YOUR ASSIGNMENT
Scan the data, and whenever a line contains "curiosidades", copy it.

INFORMATION PROVIDED
*** Begin section ***
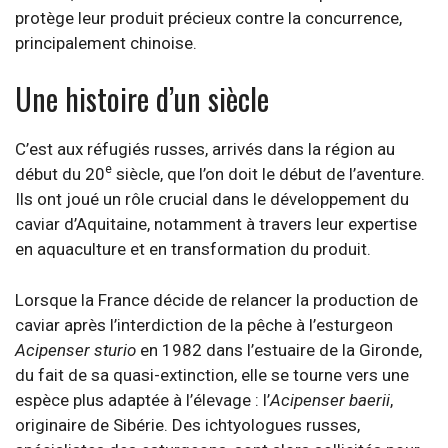
protège leur produit précieux contre la concurrence,
principalement chinoise.
Une histoire d’un siècle
C’est aux réfugiés russes, arrivés dans la région au
e
début du 20
siècle, que l’on doit le début de l’aventure.
Ils ont joué un rôle crucial dans le développement du
caviar d’Aquitaine, notamment à travers leur expertise
en aquaculture et en transformation du produit.
Lorsque la France décide de relancer la production de
caviar après l’interdiction de la pêche à l’esturgeon
Acipenser sturio
en 1982 dans l’estuaire de la Gironde,
du fait de sa quasi-extinction, elle se tourne vers une
espèce plus adaptée à l’élevage : l’
Acipenser baerii
,
originaire de Sibérie. Des ichtyologues russes,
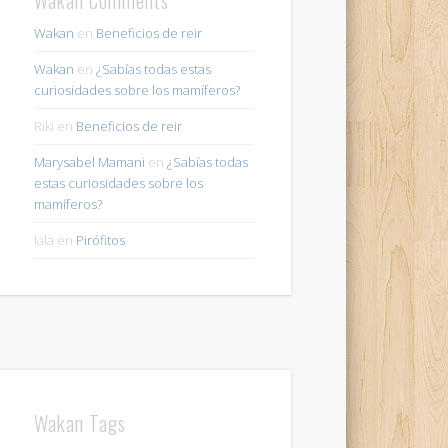
Wakan
en
Beneficios de reir
Wakan
en
¿Sabías todas estas
curiosidades sobre los mamíferos?
Riki
en
Beneficios de reir
Marysabel Mamani
en
¿Sabías todas
estas curiosidades sobre los
mamíferos?
lala
en
Pirófitos
Wakan Tags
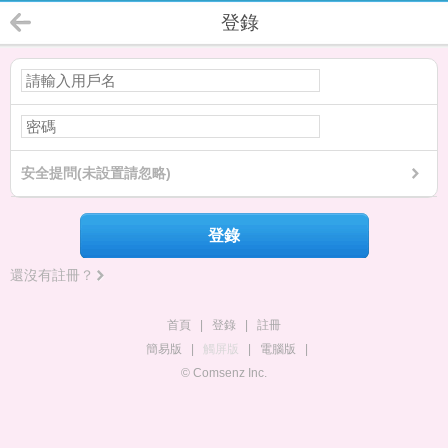
登錄
安全提問(未設置請忽略)
登錄
還沒有註冊？
首頁
|
登錄
|
註冊
簡易版
|
觸屏版
|
電腦版
|
© Comsenz Inc.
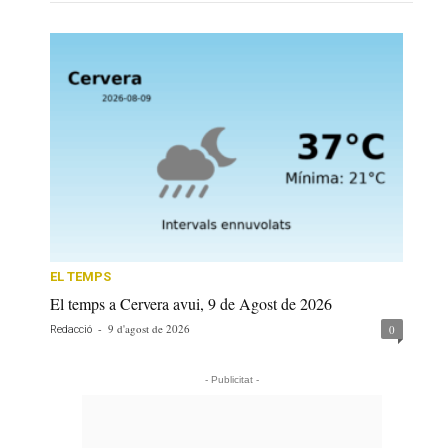
EL TEMPS
El temps a Cervera avui, 9 de Agost de 2026
-
9 d'agost de 2026
0
Redacció
- Publicitat -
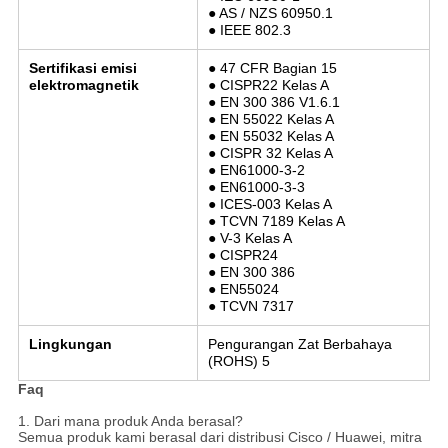
● AS / NZS 60950.1
● IEEE 802.3
Sertifikasi emisi
● 47 CFR Bagian 15
elektromagnetik
● CISPR22 Kelas A
● EN 300 386 V1.6.1
● EN 55022 Kelas A
● EN 55032 Kelas A
● CISPR 32 Kelas A
● EN61000-3-2
● EN61000-3-3
● ICES-003 Kelas A
● TCVN 7189 Kelas A
● V-3 Kelas A
● CISPR24
● EN 300 386
● EN55024
● TCVN 7317
Lingkungan
Pengurangan Zat Berbahaya
(ROHS) 5
Faq
1. Dari mana produk Anda berasal?
Semua produk kami berasal dari distribusi Cisco / Huawei, mitra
*** End section ***
YOUR SOLUTION
curiosidades sobre los mamíferos?
estas curiosidades sobre los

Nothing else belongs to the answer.